Gilbert volunteers a thought experiment: ask a random person to list all possible human experiences, ranking them from best to worst. Then ask another randomly chosen individual to do the same. Gilbert predicts, “You’d see 99 percent overlap in their arrangements.” That’s why surrogation works. (It isn’t, however, a perfect guide, only better than the alternatives. Surrogation’s a poor strategy in those rare circumstances where human emotional responses vary widely—e.g., to a question like, “What’s your favorite number?”)
In one experiment to test surrogation, the psychologists asked a sample of women to predict how much they would enjoy a “speed date” with a particular man. Some women saw his personal profile and photograph; others learned nothing about him other than how much another woman (a stranger) had enjoyed her speed date with him. The second group predicted their enjoyment far more accurately than the first. Both groups had expected the reverse, and oddly enough, despite the outcome, both groups preferred to have the profile/photograph for their next date.
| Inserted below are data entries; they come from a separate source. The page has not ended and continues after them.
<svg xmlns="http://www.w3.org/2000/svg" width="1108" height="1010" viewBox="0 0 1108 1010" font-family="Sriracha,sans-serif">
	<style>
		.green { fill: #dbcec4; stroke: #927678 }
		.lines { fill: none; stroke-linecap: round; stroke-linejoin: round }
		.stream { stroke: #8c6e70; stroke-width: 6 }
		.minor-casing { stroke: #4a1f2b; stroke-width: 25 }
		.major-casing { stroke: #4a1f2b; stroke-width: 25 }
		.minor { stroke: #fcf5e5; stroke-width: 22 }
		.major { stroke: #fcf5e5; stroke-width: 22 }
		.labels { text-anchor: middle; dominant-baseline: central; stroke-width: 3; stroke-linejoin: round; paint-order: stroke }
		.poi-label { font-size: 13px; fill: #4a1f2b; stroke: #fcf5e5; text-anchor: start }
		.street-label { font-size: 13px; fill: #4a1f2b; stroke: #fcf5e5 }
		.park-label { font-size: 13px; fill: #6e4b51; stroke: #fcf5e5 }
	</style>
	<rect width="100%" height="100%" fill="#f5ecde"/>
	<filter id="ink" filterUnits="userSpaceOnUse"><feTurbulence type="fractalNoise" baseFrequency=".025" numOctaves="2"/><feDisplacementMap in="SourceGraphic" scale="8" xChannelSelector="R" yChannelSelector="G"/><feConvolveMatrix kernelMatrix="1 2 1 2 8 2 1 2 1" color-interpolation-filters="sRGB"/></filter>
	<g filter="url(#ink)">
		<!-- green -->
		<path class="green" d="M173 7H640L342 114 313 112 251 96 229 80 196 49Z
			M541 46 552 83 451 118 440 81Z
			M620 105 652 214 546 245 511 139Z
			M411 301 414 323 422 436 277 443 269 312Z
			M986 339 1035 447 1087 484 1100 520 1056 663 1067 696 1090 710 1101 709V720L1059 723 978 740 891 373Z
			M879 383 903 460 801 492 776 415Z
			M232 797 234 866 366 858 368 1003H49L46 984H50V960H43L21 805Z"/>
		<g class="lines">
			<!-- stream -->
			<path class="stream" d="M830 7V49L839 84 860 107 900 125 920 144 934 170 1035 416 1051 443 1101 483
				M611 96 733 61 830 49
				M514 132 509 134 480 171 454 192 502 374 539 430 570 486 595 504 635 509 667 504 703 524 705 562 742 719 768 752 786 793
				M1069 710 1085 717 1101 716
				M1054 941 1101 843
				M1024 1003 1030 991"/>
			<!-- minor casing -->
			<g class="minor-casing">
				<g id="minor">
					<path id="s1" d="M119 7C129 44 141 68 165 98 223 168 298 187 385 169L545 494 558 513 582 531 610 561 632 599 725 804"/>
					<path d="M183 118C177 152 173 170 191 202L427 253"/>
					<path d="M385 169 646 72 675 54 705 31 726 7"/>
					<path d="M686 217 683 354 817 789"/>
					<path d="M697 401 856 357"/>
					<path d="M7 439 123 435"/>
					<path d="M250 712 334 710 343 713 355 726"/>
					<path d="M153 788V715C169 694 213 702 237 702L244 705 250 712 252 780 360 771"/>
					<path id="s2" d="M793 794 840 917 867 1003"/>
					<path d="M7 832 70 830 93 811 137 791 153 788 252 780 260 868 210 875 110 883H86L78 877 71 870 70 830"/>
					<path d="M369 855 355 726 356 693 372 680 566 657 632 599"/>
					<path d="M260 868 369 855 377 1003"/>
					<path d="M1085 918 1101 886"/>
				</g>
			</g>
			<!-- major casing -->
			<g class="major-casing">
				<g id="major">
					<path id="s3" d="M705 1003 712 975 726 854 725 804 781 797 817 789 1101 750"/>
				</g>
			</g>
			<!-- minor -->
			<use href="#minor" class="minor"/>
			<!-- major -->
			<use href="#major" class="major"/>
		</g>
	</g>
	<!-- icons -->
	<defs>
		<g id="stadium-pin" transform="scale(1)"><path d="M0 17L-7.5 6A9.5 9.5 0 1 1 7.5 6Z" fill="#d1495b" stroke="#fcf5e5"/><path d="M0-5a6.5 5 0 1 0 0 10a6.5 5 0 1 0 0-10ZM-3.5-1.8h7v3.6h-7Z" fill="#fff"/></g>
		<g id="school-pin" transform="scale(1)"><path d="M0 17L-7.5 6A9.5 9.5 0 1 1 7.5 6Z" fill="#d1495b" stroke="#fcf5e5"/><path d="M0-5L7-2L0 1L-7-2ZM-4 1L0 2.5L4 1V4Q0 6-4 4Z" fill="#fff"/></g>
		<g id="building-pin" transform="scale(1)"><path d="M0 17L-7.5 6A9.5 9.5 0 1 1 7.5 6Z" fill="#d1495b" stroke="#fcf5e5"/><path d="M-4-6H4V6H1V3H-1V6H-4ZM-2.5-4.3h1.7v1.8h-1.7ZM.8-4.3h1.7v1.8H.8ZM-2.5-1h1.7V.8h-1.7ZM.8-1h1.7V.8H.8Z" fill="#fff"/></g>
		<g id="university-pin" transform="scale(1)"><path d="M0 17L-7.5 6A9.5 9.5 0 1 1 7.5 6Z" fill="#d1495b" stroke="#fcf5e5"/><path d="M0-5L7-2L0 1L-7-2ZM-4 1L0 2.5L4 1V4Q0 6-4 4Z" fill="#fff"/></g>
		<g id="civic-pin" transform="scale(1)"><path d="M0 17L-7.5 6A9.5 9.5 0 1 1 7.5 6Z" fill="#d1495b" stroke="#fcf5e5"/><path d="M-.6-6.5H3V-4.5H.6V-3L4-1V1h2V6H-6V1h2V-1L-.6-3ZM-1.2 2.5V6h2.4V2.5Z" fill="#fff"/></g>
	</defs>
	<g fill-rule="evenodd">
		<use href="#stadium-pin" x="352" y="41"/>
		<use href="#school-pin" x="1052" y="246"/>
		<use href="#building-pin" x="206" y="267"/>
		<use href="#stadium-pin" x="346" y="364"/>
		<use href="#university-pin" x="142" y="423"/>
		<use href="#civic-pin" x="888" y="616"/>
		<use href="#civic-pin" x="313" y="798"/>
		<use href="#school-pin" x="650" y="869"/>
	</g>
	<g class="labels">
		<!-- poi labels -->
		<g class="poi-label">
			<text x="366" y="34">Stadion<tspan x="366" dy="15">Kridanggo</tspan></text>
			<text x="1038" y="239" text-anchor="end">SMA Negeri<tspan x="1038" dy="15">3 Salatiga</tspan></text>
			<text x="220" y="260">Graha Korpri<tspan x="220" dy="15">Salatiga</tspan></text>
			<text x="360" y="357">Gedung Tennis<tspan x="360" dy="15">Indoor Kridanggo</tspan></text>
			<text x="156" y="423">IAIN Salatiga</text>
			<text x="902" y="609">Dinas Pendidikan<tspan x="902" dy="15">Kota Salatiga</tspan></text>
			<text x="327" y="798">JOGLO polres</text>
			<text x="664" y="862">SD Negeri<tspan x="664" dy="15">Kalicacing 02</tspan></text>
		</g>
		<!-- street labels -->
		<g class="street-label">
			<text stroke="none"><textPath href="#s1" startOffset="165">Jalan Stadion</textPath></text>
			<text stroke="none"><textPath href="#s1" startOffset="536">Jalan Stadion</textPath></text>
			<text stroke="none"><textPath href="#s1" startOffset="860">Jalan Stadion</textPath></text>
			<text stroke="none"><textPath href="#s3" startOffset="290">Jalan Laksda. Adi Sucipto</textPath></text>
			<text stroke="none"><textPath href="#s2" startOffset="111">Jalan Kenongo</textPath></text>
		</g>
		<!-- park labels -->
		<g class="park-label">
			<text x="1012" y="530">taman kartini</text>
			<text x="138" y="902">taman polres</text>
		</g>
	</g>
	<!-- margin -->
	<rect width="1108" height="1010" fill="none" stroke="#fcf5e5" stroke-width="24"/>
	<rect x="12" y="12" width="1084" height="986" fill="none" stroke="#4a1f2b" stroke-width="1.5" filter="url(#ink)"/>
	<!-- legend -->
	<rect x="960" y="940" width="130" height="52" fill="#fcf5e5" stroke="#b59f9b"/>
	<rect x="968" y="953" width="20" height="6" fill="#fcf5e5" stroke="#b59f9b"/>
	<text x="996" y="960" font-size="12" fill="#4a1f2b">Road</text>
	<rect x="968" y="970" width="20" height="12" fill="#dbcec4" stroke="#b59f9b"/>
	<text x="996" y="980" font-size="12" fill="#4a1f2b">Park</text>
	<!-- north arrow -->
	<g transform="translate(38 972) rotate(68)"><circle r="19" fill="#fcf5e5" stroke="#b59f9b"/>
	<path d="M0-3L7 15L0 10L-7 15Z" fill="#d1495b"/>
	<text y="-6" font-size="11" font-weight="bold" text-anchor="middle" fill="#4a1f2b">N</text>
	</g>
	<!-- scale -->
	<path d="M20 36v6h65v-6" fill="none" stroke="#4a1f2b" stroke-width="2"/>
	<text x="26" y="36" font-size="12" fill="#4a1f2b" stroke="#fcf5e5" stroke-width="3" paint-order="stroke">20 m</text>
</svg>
This suggests that ideas trump reality. But in predicting your likings, even someone else’s direct experience trumps mental hypotheses—which is why surrogation works. But to be helpful, the surrogate’s experience must be recent. “People are very poor at remembering how happy they were,” Gilbert says. “So it’s not very useful to ask, ‘How much did you like something you experienced last year?’ People get most questions about happiness wrong. But there is one question they get right: how happy are you right now?”